Volleyball information
- Position: Wing spiker
- Current club: Hyundai Capital Skywalkers
- Number: 15

Career
| Years | Teams |
| 2016– | Hyundai Capital Skywalkers |

National team
| 2017– | South Korea |

Honours
Asian Championship
| Bronze medal – third place | 2017 Gresik |  |

= Lee Si-woo (volleyball) =

South Korean volleyball player (born 1994)

Lee Si-woo (born ) is a South Korean male volleyball player. He is part of the South Korea men's national volleyball team. On club level he currently plays for the Cheonan Hyundai Capital Skywalkers.

==Career==
===Clubs===
In the 2016 V-League Draft, Lee was selected sixth overall by the Hyundai Capital Skywalkers.

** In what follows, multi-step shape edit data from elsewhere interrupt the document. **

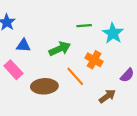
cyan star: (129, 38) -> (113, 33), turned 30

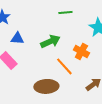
green line: (84, 26) -> (65, 12), moved
brown ellipse: (44, 86) -> (46, 86), moved

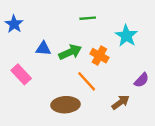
blue triangle: (17, 38) -> (43, 49), moved
orange cross: (81, 51) -> (99, 56), moved

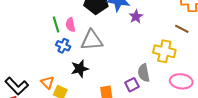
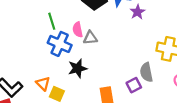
pink semicircle: (70, 25) -> (78, 30), moved
gray triangle: (92, 40) -> (90, 38), size x0.6
blue cross: (63, 46) -> (60, 44), size x1.5

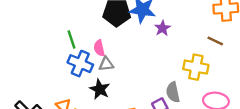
gray triangle: (90, 38) -> (106, 64), moved
black star: (78, 68) -> (100, 89), turned -30

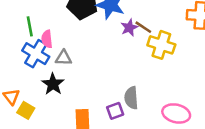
brown line: (215, 41) -> (143, 27), moved
pink semicircle: (99, 48) -> (47, 39), moved
yellow cross: (196, 67) -> (161, 45), moved

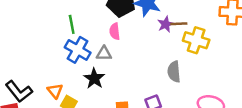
brown line: (143, 27) -> (179, 24), turned -35
pink semicircle: (47, 39) -> (115, 31), moved
gray semicircle: (131, 98) -> (174, 72), moved

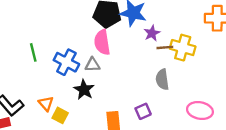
green line: (72, 24) -> (33, 52), moved
brown line: (179, 24) -> (165, 47), moved
pink semicircle: (115, 31) -> (102, 42), size x1.5

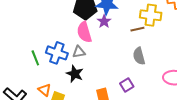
purple star: (152, 33) -> (104, 21), moved
yellow cross: (183, 48) -> (151, 15), moved
green line: (33, 52) -> (35, 58), moved

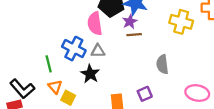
brown line: (137, 29) -> (134, 35), moved
pink semicircle: (84, 32) -> (95, 24), moved
green line: (35, 58) -> (49, 64), moved

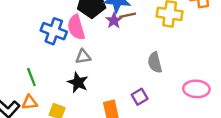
brown line: (134, 35) -> (128, 15), moved
blue cross: (74, 49) -> (54, 31), moved
orange triangle: (55, 87) -> (30, 102), moved, turned -48

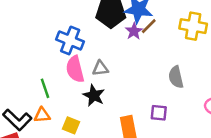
brown line: (128, 15) -> (149, 26), turned -35
pink semicircle: (76, 27) -> (75, 69), moved
purple square: (140, 97) -> (159, 113), turned 35

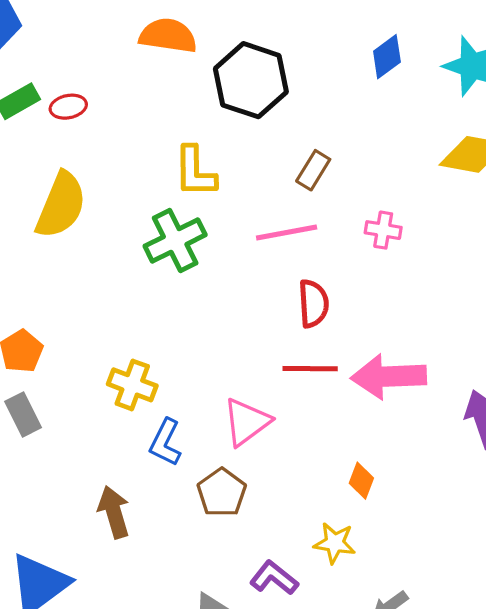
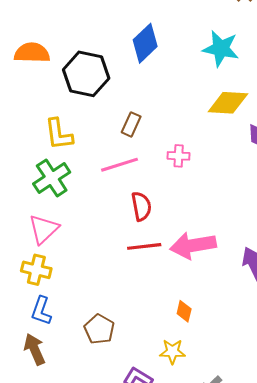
blue diamond: (387, 57) -> (145, 43), moved, size x1.4
pink triangle: (247, 422) -> (44, 229), moved
blue L-shape: (165, 442) -> (41, 311), moved

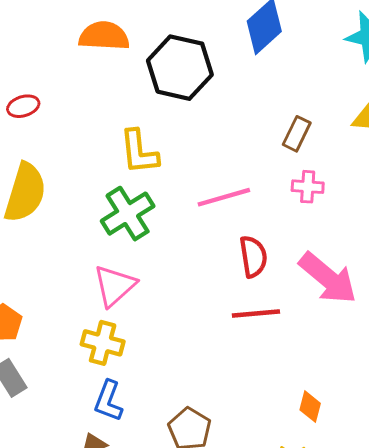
brown rectangle: (131, 124) -> (297, 134), moved
pink arrow: (193, 245) -> (328, 278), moved, turned -132

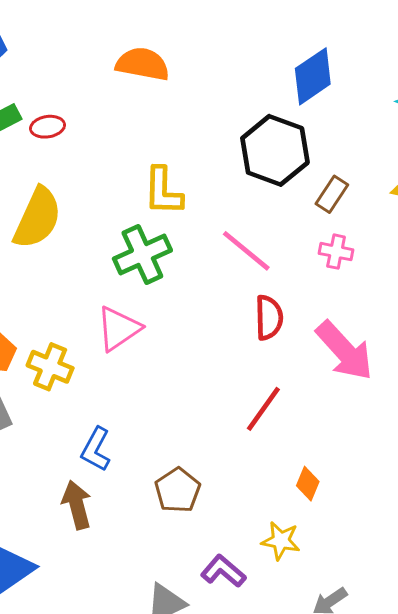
black hexagon: (180, 68) -> (275, 150), moved
pink line: (224, 197) -> (246, 251), turned 48
red line: (256, 314) -> (263, 409), moved, turned -57
yellow cross: (103, 343) -> (50, 367), moved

In the 2016–17 season, Lee won his first championship, helping the Skywalkers clinch their third V-League title. Playing as primarily a serving specialist, he served 12 aces while adding 13 kills and 10 digs.

===National team===
In May 2017 Lee was first selected for the South Korean senior national team to compete at the 2017 FIVB World League. He appeared in all nine games and tallied three aces as a serving specialist.

After finishing the World League in 18th place, he also took part in the 2017 Asian Championship, where South Korea won the bronze medal.